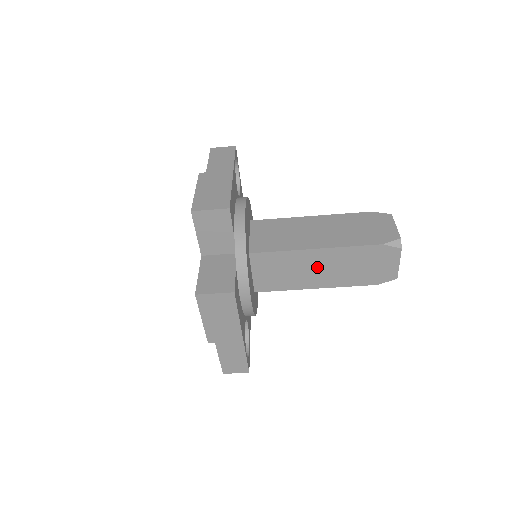
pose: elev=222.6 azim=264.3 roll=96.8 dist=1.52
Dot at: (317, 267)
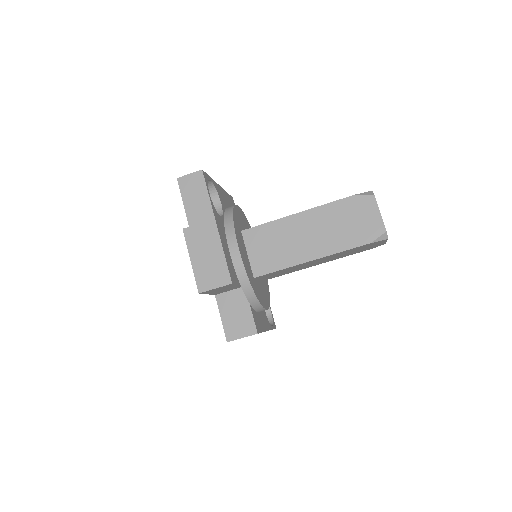
Dot at: occluded
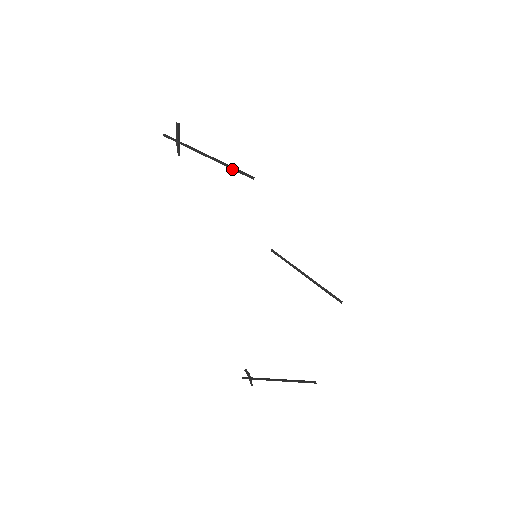
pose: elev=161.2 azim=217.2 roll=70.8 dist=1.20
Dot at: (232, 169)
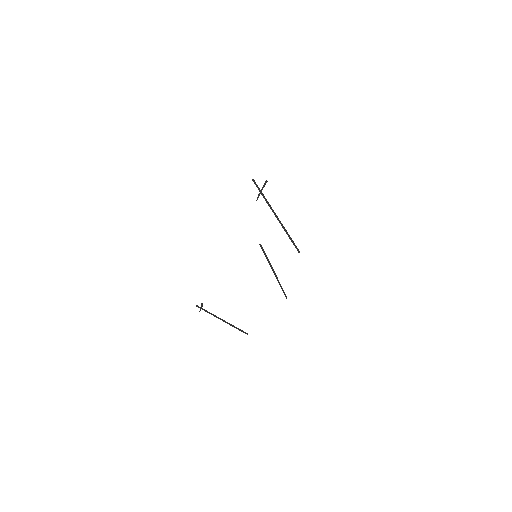
Dot at: (289, 237)
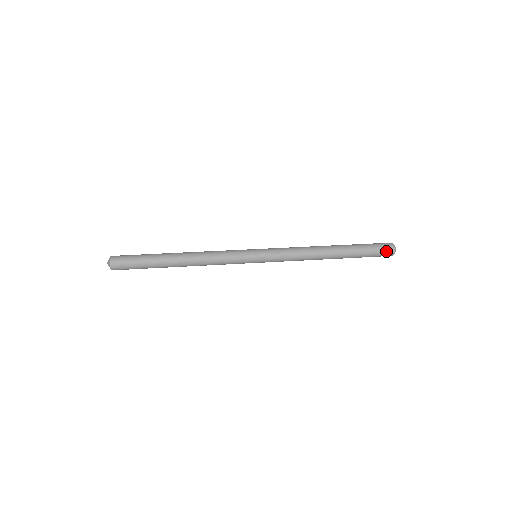
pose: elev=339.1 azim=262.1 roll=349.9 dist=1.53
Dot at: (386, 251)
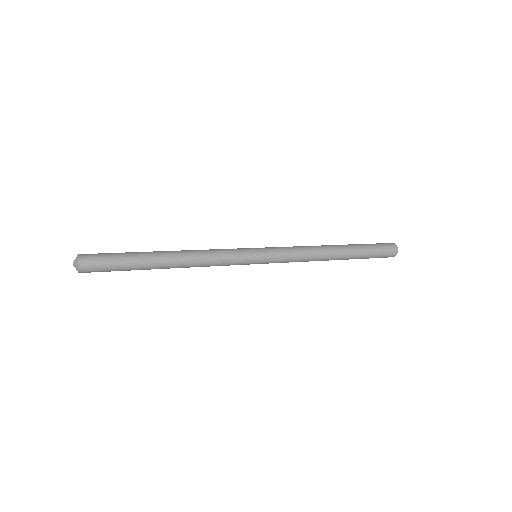
Dot at: (389, 247)
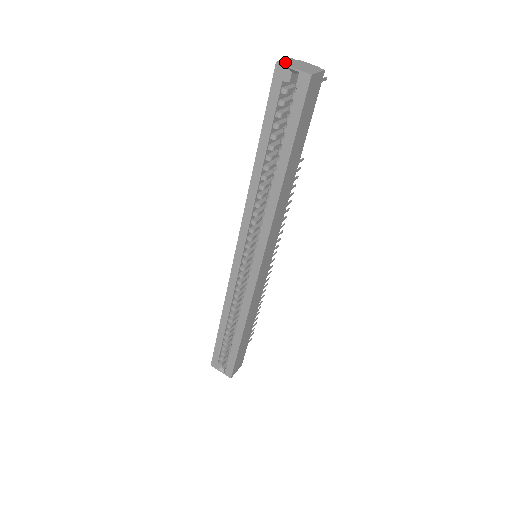
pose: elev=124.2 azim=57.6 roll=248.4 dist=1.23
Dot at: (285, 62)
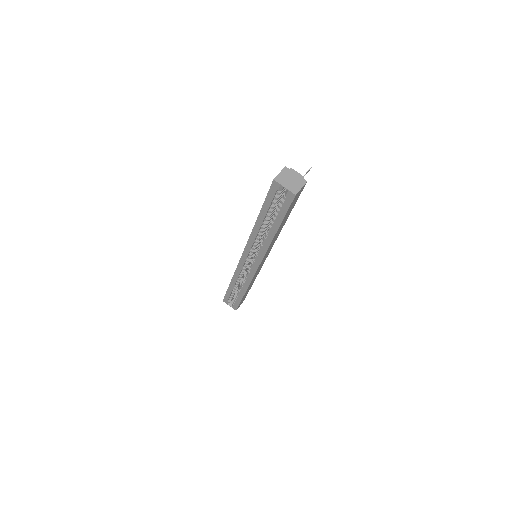
Dot at: (280, 178)
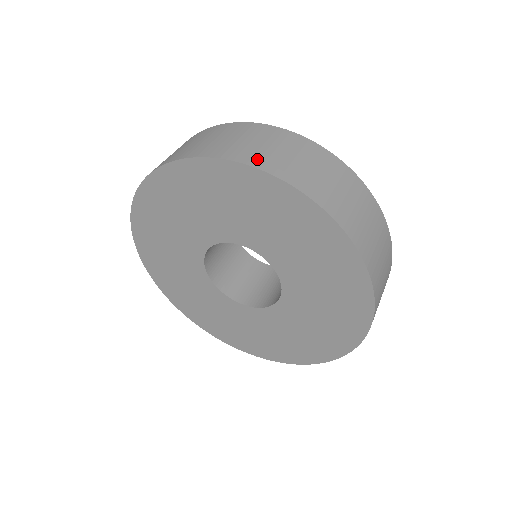
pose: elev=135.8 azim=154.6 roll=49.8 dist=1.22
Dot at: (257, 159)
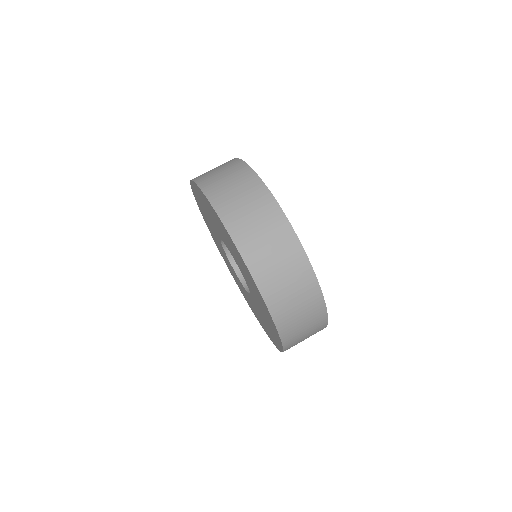
Dot at: (208, 185)
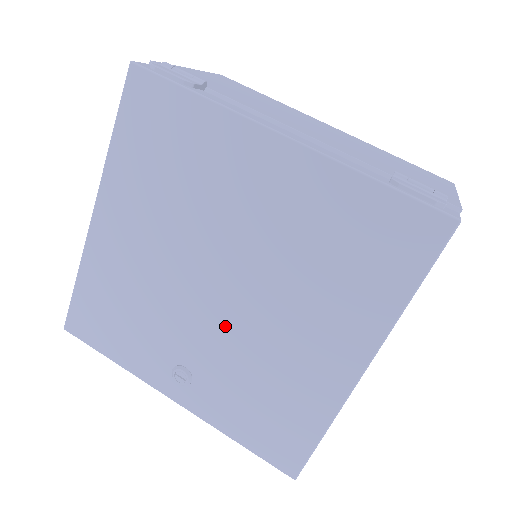
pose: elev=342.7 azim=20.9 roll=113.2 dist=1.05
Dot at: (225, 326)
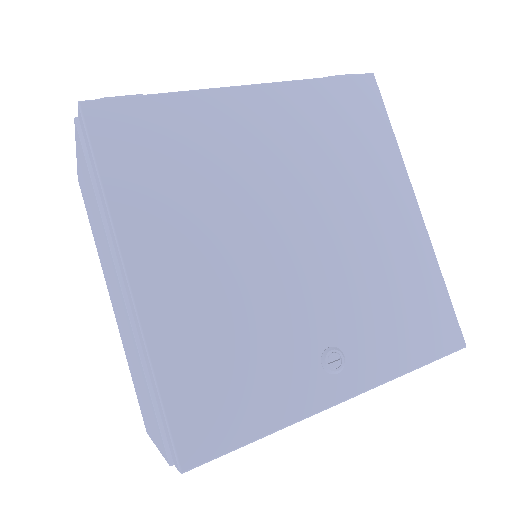
Dot at: (325, 268)
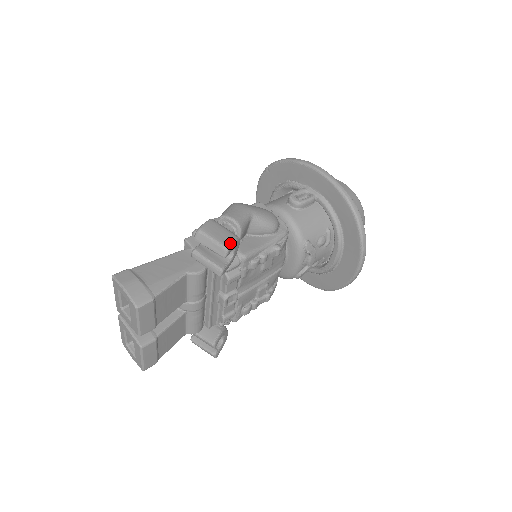
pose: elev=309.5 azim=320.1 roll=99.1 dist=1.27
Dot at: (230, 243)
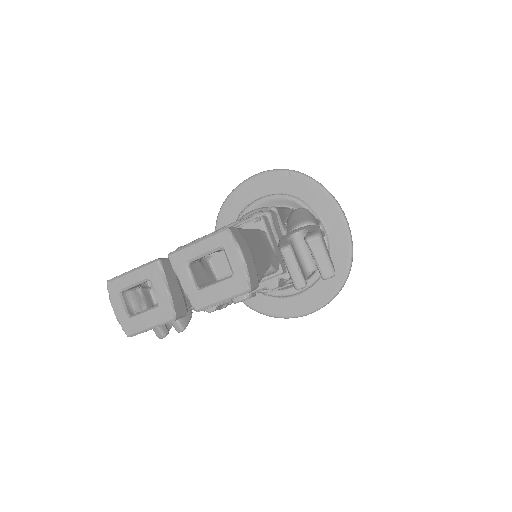
Dot at: occluded
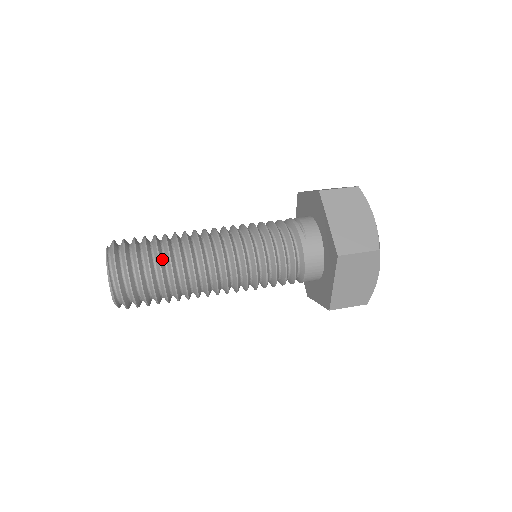
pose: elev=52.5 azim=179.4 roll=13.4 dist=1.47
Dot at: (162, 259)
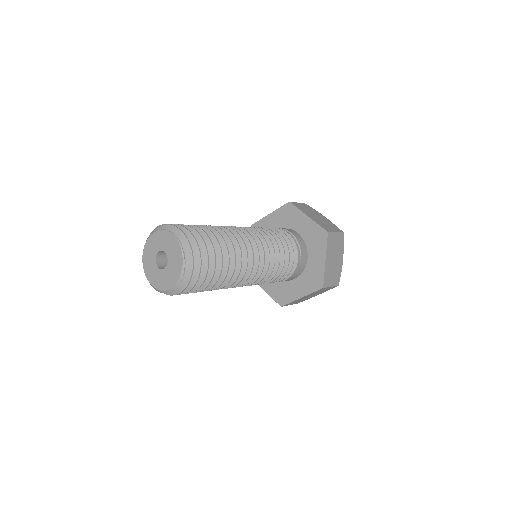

__What to do__. Return each line above that contains the string "dist".

__Result of the task__.
pose: elev=222.6 azim=264.3 roll=96.8 dist=1.52
pose: elev=161.2 azim=217.2 roll=70.8 dist=1.20
pose: elev=339.1 azim=262.1 roll=349.9 dist=1.53
pose: elev=124.2 azim=57.6 roll=248.4 dist=1.23
pose: elev=135.8 azim=154.6 roll=49.8 dist=1.22
pose: elev=342.7 azim=20.9 roll=113.2 dist=1.05
pose: elev=309.5 azim=320.1 roll=99.1 dist=1.27
pose: elev=52.5 azim=179.4 roll=13.4 dist=1.47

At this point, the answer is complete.